* EXERCISE BRIEF: Turn the text in each of these entries into a JSON list of strings, one string per line from top to bottom, leaving out blank lines.

* DATA SHOWN:
## start

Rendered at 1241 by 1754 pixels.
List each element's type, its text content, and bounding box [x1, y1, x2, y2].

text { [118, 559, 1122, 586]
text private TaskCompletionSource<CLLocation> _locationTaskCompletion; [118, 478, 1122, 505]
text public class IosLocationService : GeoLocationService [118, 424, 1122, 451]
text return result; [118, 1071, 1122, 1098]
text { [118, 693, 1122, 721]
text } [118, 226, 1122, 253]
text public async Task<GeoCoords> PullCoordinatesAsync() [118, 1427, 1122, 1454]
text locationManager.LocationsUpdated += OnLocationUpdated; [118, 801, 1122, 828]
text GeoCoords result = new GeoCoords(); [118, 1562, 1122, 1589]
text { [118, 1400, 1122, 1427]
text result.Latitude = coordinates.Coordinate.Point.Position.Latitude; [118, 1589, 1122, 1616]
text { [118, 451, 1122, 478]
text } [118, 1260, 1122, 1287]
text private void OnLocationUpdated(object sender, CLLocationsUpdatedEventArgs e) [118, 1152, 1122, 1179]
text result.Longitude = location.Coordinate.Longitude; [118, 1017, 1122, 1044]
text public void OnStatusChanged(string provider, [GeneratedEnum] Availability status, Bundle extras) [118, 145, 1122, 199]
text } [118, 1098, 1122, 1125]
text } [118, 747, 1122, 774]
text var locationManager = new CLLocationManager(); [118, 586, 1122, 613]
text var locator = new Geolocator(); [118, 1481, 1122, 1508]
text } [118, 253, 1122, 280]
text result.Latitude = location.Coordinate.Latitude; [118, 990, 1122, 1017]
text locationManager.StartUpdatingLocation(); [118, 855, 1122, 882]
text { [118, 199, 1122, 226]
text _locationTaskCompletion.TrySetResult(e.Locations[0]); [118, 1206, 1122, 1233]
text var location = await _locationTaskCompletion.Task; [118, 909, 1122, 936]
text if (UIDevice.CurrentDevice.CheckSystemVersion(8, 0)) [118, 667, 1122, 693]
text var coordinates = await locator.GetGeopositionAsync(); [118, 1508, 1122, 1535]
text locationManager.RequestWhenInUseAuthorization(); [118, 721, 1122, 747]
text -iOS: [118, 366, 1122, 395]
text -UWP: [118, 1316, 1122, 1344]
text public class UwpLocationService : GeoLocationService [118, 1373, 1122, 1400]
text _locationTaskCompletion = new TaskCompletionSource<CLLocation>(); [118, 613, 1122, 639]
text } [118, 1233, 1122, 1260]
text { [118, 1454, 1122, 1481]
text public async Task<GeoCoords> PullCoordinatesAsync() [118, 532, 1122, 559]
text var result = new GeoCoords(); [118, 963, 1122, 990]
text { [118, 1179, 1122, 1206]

## end

* RESULT OF THE TASK:
[
  "Rendered at 1241 by 1754 pixels.",
  "List each element's type, its text content, and bounding box [x1, y1, x2, y2].",
  "text { [118, 559, 1122, 586]",
  "text private TaskCompletionSource<CLLocation> _locationTaskCompletion; [118, 478, 1122, 505]",
  "text public class IosLocationService : GeoLocationService [118, 424, 1122, 451]",
  "text return result; [118, 1071, 1122, 1098]",
  "text { [118, 693, 1122, 721]",
  "text } [118, 226, 1122, 253]",
  "text public async Task<GeoCoords> PullCoordinatesAsync() [118, 1427, 1122, 1454]",
  "text locationManager.LocationsUpdated += OnLocationUpdated; [118, 801, 1122, 828]",
  "text GeoCoords result = new GeoCoords(); [118, 1562, 1122, 1589]",
  "text { [118, 1400, 1122, 1427]",
  "text result.Latitude = coordinates.Coordinate.Point.Position.Latitude; [118, 1589, 1122, 1616]",
  "text { [118, 451, 1122, 478]",
  "text } [118, 1260, 1122, 1287]",
  "text private void OnLocationUpdated(object sender, CLLocationsUpdatedEventArgs e) [118, 1152, 1122, 1179]",
  "text result.Longitude = location.Coordinate.Longitude; [118, 1017, 1122, 1044]",
  "text public void OnStatusChanged(string provider, [GeneratedEnum] Availability status, Bundle extras) [118, 145, 1122, 199]",
  "text } [118, 1098, 1122, 1125]",
  "text } [118, 747, 1122, 774]",
  "text var locationManager = new CLLocationManager(); [118, 586, 1122, 613]",
  "text var locator = new Geolocator(); [118, 1481, 1122, 1508]",
  "text } [118, 253, 1122, 280]",
  "text result.Latitude = location.Coordinate.Latitude; [118, 990, 1122, 1017]",
  "text locationManager.StartUpdatingLocation(); [118, 855, 1122, 882]",
  "text { [118, 199, 1122, 226]",
  "text _locationTaskCompletion.TrySetResult(e.Locations[0]); [118, 1206, 1122, 1233]",
  "text var location = await _locationTaskCompletion.Task; [118, 909, 1122, 936]",
  "text if (UIDevice.CurrentDevice.CheckSystemVersion(8, 0)) [118, 667, 1122, 693]",
  "text var coordinates = await locator.GetGeopositionAsync(); [118, 1508, 1122, 1535]",
  "text locationManager.RequestWhenInUseAuthorization(); [118, 721, 1122, 747]",
  "text -iOS: [118, 366, 1122, 395]",
  "text -UWP: [118, 1316, 1122, 1344]",
  "text public class UwpLocationService : GeoLocationService [118, 1373, 1122, 1400]",
  "text _locationTaskCompletion = new TaskCompletionSource<CLLocation>(); [118, 613, 1122, 639]",
  "text } [118, 1233, 1122, 1260]",
  "text { [118, 1454, 1122, 1481]",
  "text public async Task<GeoCoords> PullCoordinatesAsync() [118, 532, 1122, 559]",
  "text var result = new GeoCoords(); [118, 963, 1122, 990]",
  "text { [118, 1179, 1122, 1206]"
]